Troubleshooting

Policy Tracing

If Cilium is allowing / denying connections in a way that is not aligned with the intent of your Cilium Network policy, there is an easy way to verify if and what policy rules apply between two endpoints. We can use the cilium policy trace to simulate a policy decision between the source and destination endpoints.
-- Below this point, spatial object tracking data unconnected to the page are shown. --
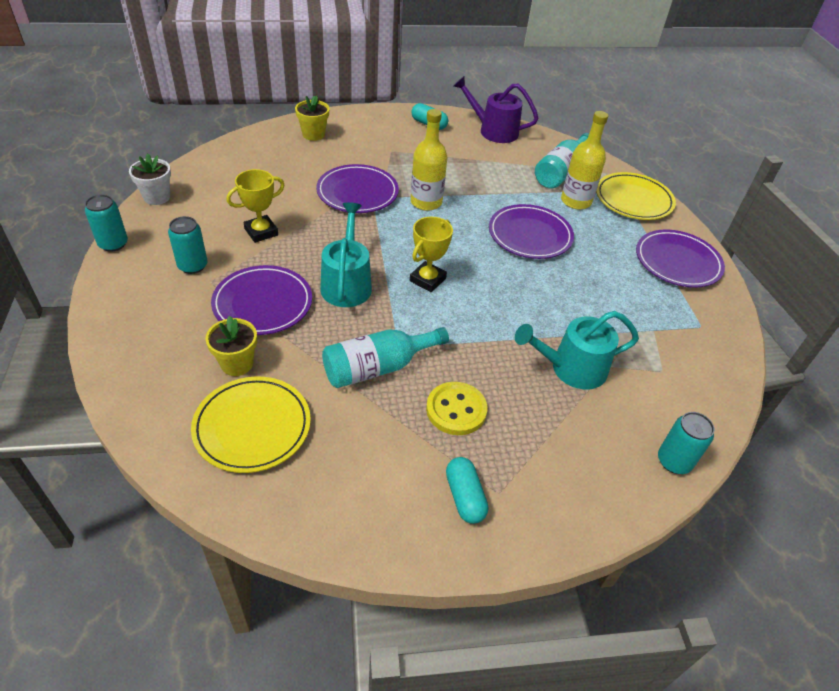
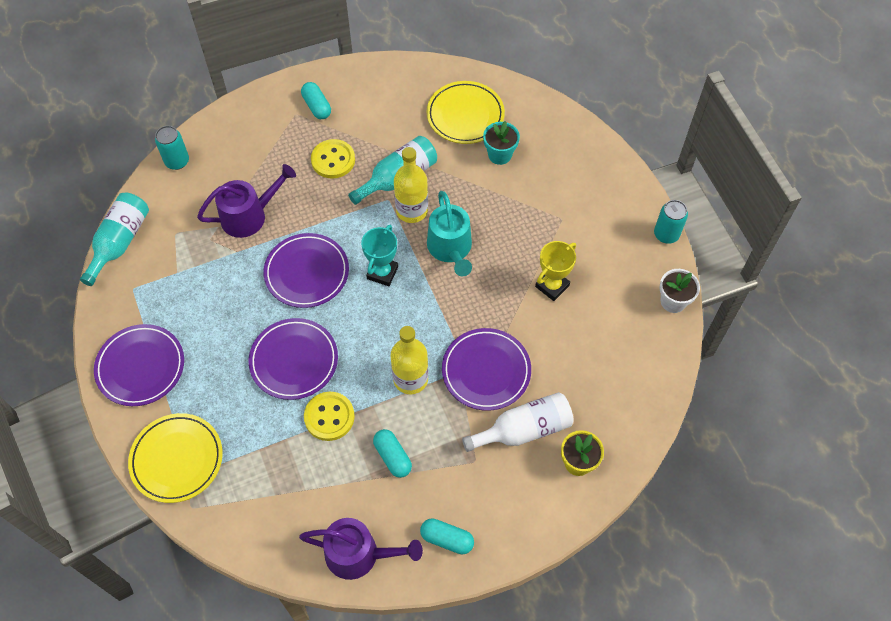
camera: 170 degrees right, 15 degrees up
(193, 266) = (586, 230): turquoise can -> none
(237, 364) = (499, 155): yellow flower pot -> turquoise flower pot
(263, 304) = (509, 209): purple plate -> purple plate (307, 273)
(344, 157) = (524, 429): none -> white bottle
(427, 280) = (382, 273): yellow trophy -> turquoise trophy
(455, 166) = (393, 457): none -> turquoise capsule
(503, 196) = (329, 417): none -> yellow button
(561, 172) = (264, 487): turquoise bottle -> turquoise bottle (120, 242)
(572, 368) = (249, 216): turquoise watering can -> purple watering can
(576, 201) = (245, 434): yellow bottle -> yellow bottle (412, 210)

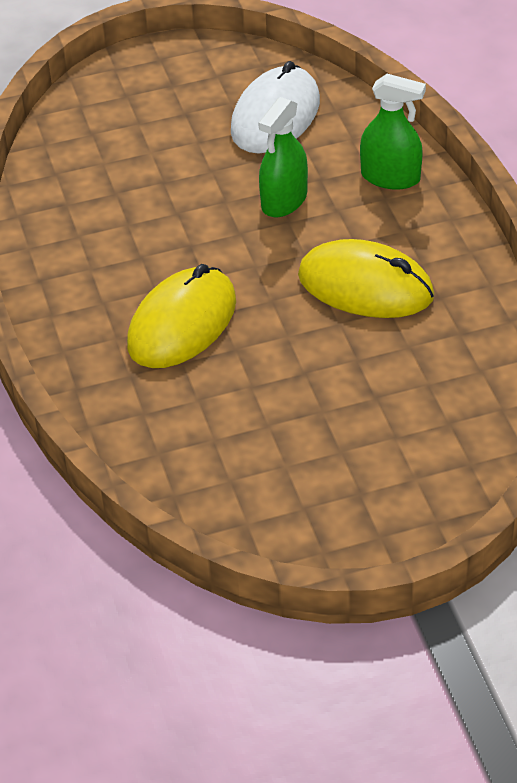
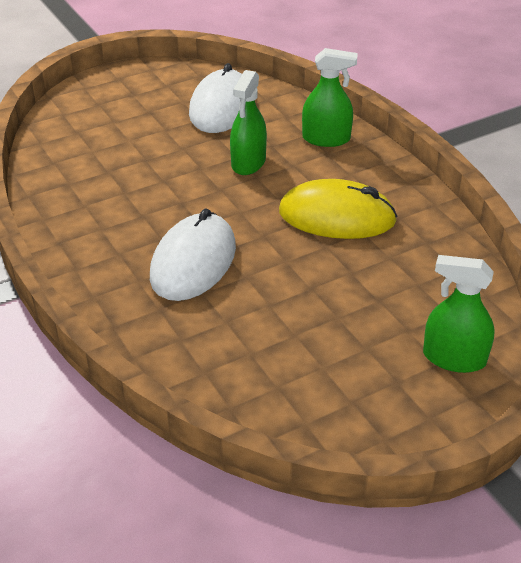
camera: 15 degrees left, 5 degrees down
(182, 323) = (193, 262): yellow mouse -> white mouse
(432, 476) = (454, 358): none -> green spray bottle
We will use the example from the Minikube Getting Started Guide to trace the policy. In this example, there is:

  • deathstar service identified by labels: org=empire, class=deathstar. The service is backed by two pods.
  • tiefighter spaceship client pod with labels: org=empire, class=tiefighter
  • xwing spaceship client pod with labels: org=alliance, class=xwing

An L3/L4 policy is enforced on the deathstar service to allow access to all spaceships with labels org=empire. With this policy, the tiefighter access is allowed but xwing access will be denied. Let’s use the cilium policy trace to simulate the policy decision. The command provides flexibility to run using pod names, labels or Cilium security identities.

Note

If the --dport option is not specified, then L4 policy will not be consulted in this policy trace command.

Currently, there is no support for tracing L7 policies via this tool.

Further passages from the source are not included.